━━━ Records

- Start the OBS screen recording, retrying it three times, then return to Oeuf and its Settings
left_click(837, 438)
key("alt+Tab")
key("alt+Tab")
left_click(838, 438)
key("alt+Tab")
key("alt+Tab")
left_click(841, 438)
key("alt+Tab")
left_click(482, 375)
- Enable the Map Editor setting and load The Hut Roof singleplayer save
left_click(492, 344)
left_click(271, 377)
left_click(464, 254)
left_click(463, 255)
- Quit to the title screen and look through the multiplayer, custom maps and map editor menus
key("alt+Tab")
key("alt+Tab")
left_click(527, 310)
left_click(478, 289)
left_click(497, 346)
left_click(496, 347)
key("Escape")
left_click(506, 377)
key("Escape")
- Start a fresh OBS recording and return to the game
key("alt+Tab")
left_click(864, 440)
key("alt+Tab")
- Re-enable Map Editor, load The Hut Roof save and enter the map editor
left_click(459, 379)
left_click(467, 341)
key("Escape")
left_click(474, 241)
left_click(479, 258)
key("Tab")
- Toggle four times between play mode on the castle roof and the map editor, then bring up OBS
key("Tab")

━━━━━━

* **Task goal**:
Out of the material above, gather each line where "recording" appears.

* **Result of the task**:
- Start the OBS screen recording, retrying it three times, then return to Oeuf and its Settings
- Start a fresh OBS recording and return to the game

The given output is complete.